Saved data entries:
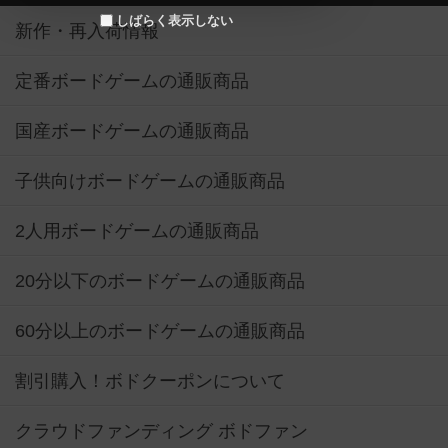
しばらく表示しない
新作・再入荷情報
定番ボードゲームの通販商品
国産ボードゲームの通販商品
子供向けボードゲームの通販商品
2人用ボードゲームの通販商品
20分以下のボードゲームの通販商品
60分以上のボードゲームの通販商品
割引購入！ボドクーポンについて
クラウドファンディング ボドファン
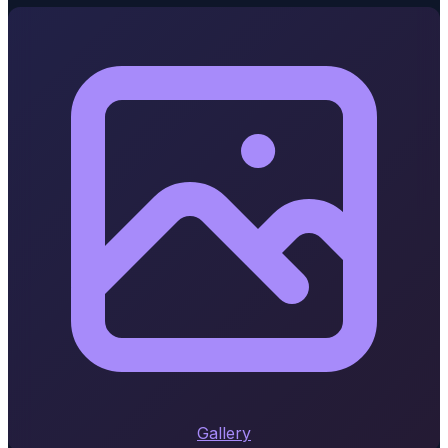
Gallery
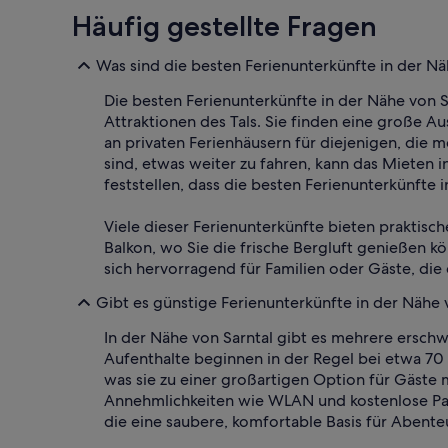
Häufig gestellte Fragen
Was sind die besten Ferienunterkünfte in der Nä
Die besten Ferienunterkünfte in der Nähe von 
Attraktionen des Tals. Sie finden eine große A
an privaten Ferienhäusern für diejenigen, die 
sind, etwas weiter zu fahren, kann das Mieten
feststellen, dass die besten Ferienunterkünfte 
Viele dieser Ferienunterkünfte bieten praktisc
Balkon, wo Sie die frische Bergluft genießen kö
sich hervorragend für Familien oder Gäste, die
Gibt es günstige Ferienunterkünfte in der Nähe 
In der Nähe von Sarntal gibt es mehrere erschw
Aufenthalte beginnen in der Regel bei etwa 70
was sie zu einer großartigen Option für Gäste
Annehmlichkeiten wie WLAN und kostenlose Par
die eine saubere, komfortable Basis für Abente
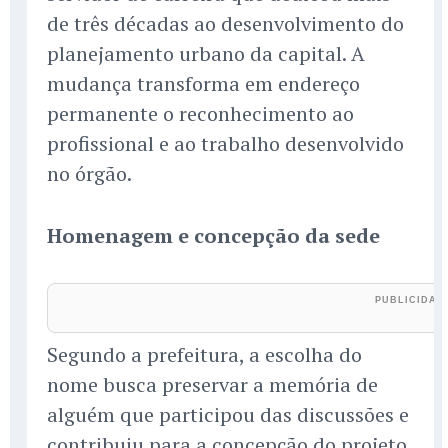
de três décadas ao desenvolvimento do
planejamento urbano da capital. A
mudança transforma em endereço
permanente o reconhecimento ao
profissional e ao trabalho desenvolvido
no órgão.
Homenagem e concepção da sede
Segundo a prefeitura, a escolha do
nome busca preservar a memória de
alguém que participou das discussões e
contribuiu para a concepção do projeto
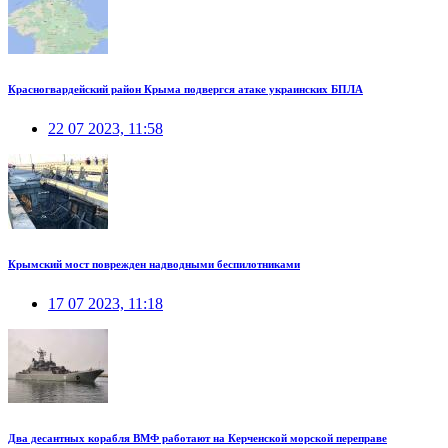
Красногвардейский район Крыма подвергся атаке украинских БПЛА
22 07 2023, 11:58
Крымский мост поврежден надводными беспилотниками
17 07 2023, 11:18
Два десантных корабля ВМФ работают на Керченской морской переправе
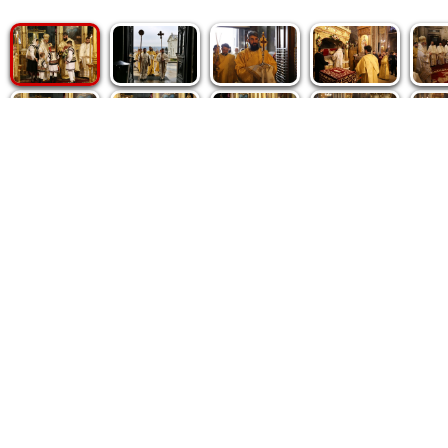
Politica de cookie
|
Politica de confidențialitate
|
Contact
|
De
Fototeca Ortodoxiei Românești
Agenţia de şt
Radio TRINITAS
Patriarhia 
TV TRINITAS
Catedrala M
Vestitorul Ortodoxiei
Conținutul și design-ul site-ului, toate informaţiile publicate 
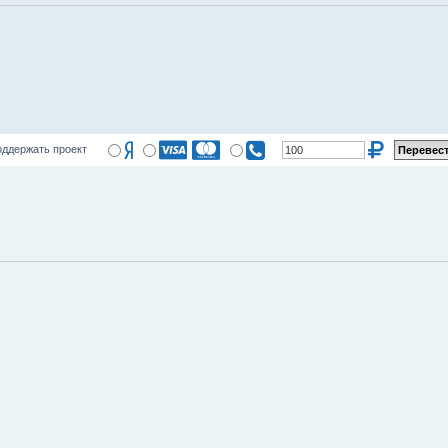
ддержать проект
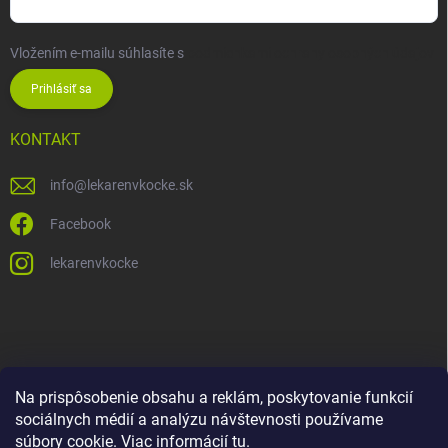
Vložením e-mailu súhlasíte s
podmienkami ochrany osobných údajov
Prihlásiť sa
KONTAKT
info
@
lekarenvkocke.sk
Facebook
lekarenvkocke
Na prispôsobenie obsahu a reklám, poskytovanie funkcií
sociálnych médií a analýzu návštevnosti používame
súbory cookie. Viac informácií
tu
.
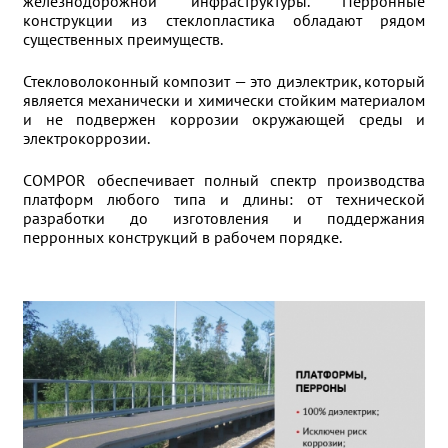
железнодорожной инфраструктуры. Перронные
конструкции из стеклопластика обладают рядом
существенных преимуществ.
Стекловолоконный композит — это диэлектрик, который
является механически и химически стойким материалом
и не подвержен коррозии окружающей среды и
электрокоррозии.
COMPOR обеспечивает полный спектр производства
платформ любого типа и длины: от технической
разработки до изготовления и поддержания
перронных конструкций в рабочем порядке.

**What the task requires**
Before you finish, make sure every line above has been repeated exactly and no picture remains in the copy.

**Written response**
しばらく表示しない
新作・再入荷情報
定番ボードゲームの通販商品
国産ボードゲームの通販商品
子供向けボードゲームの通販商品
2人用ボードゲームの通販商品
20分以下のボードゲームの通販商品
60分以上のボードゲームの通販商品
割引購入！ボドクーポンについて
クラウドファンディング ボドファン
Gallery
Häufig gestellte Fragen
Was sind die besten Ferienunterkünfte in der Nä
Die besten Ferienunterkünfte in der Nähe von 
Attraktionen des Tals. Sie finden eine große A
an privaten Ferienhäusern für diejenigen, die 
sind, etwas weiter zu fahren, kann das Mieten
feststellen, dass die besten Ferienunterkünfte 
Viele dieser Ferienunterkünfte bieten praktisc
Balkon, wo Sie die frische Bergluft genießen kö
sich hervorragend für Familien oder Gäste, die
Gibt es günstige Ferienunterkünfte in der Nähe 
In der Nähe von Sarntal gibt es mehrere erschw
Aufenthalte beginnen in der Regel bei etwa 70
was sie zu einer großartigen Option für Gäste
Annehmlichkeiten wie WLAN und kostenlose Par
die eine saubere, komfortable Basis für Abente
de três décadas ao desenvolvimento do
planejamento urbano da capital. A
mudança transforma em endereço
permanente o reconhecimento ao
profissional e ao trabalho desenvolvido
no órgão.
Homenagem e concepção da sede
Segundo a prefeitura, a escolha do
nome busca preservar a memória de
alguém que participou das discussões e
contribuiu para a concepção do projeto
Красногвардейский район Крыма подвергся атаке украинских БПЛА
22 07 2023, 11:58
Крымский мост поврежден надводными беспилотниками
17 07 2023, 11:18
Два десантных корабля ВМФ работают на Керченской морской переправе
Politica de cookie
|
Politica de confidențialitate
|
Contact
|
De
Fototeca Ortodoxiei Românești
Agenţia de şt
Radio TRINITAS
Patriarhia 
TV TRINITAS
Catedrala M
Vestitorul Ortodoxiei
Conținutul și design-ul site-ului, toate informaţiile publicate 
ддержать проект
Vložením e-mailu súhlasíte s
podmienkami ochrany osobných údajov
Prihlásiť sa
KONTAKT
info
@
lekarenvkocke.sk
Facebook
lekarenvkocke
Na prispôsobenie obsahu a reklám, poskytovanie funkcií
sociálnych médií a analýzu návštevnosti používame
súbory cookie. Viac informácií
tu
.
железнодорожной инфраструктуры. Перронные
конструкции из стеклопластика обладают рядом
существенных преимуществ.
Стекловолоконный композит — это диэлектрик, который
является механически и химически стойким материалом
и не подвержен коррозии окружающей среды и
электрокоррозии.
COMPOR обеспечивает полный спектр производства
платформ любого типа и длины: от технической
разработки до изготовления и поддержания
перронных конструкций в рабочем порядке.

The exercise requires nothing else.